• SUPPLIED DATA:
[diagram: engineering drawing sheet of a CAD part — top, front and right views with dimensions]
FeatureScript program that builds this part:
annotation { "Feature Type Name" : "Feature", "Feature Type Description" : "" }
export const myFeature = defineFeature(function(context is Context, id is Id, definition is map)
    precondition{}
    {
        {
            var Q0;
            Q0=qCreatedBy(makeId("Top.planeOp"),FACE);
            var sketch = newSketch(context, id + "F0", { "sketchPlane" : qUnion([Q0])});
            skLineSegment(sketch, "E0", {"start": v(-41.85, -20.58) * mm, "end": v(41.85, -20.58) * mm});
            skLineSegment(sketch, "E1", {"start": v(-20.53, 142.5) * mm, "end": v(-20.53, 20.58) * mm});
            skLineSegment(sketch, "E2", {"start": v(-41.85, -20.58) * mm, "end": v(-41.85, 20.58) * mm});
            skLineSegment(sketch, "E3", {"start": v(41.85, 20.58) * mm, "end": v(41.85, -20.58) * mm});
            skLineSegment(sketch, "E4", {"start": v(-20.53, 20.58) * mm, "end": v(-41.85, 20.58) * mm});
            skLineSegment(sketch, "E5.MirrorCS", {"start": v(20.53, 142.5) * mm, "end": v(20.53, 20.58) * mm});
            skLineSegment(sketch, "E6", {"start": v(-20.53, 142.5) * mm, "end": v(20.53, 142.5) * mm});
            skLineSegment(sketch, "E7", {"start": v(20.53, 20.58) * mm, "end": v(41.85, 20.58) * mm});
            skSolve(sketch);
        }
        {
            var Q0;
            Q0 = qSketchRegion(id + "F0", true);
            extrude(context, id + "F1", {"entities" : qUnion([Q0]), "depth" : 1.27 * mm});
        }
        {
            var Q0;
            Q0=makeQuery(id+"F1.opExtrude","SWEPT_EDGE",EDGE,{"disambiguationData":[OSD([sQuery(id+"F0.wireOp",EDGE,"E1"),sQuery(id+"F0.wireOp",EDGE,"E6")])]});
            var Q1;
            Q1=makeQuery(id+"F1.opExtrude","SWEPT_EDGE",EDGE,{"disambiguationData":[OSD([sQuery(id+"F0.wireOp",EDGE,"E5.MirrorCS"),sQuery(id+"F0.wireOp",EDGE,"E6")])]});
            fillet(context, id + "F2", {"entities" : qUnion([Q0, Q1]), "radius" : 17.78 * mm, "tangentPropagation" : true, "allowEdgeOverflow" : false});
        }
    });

• YOUR OBJECTIVE: Return each line of the material above that contains the string "sQuery". Case counts.

• TASK SOLUTION:
            Q0=makeQuery(id+"F1.opExtrude","SWEPT_EDGE",EDGE,{"disambiguationData":[OSD([sQuery(id+"F0.wireOp",EDGE,"E1"),sQuery(id+"F0.wireOp",EDGE,"E6")])]});
            Q1=makeQuery(id+"F1.opExtrude","SWEPT_EDGE",EDGE,{"disambiguationData":[OSD([sQuery(id+"F0.wireOp",EDGE,"E5.MirrorCS"),sQuery(id+"F0.wireOp",EDGE,"E6")])]});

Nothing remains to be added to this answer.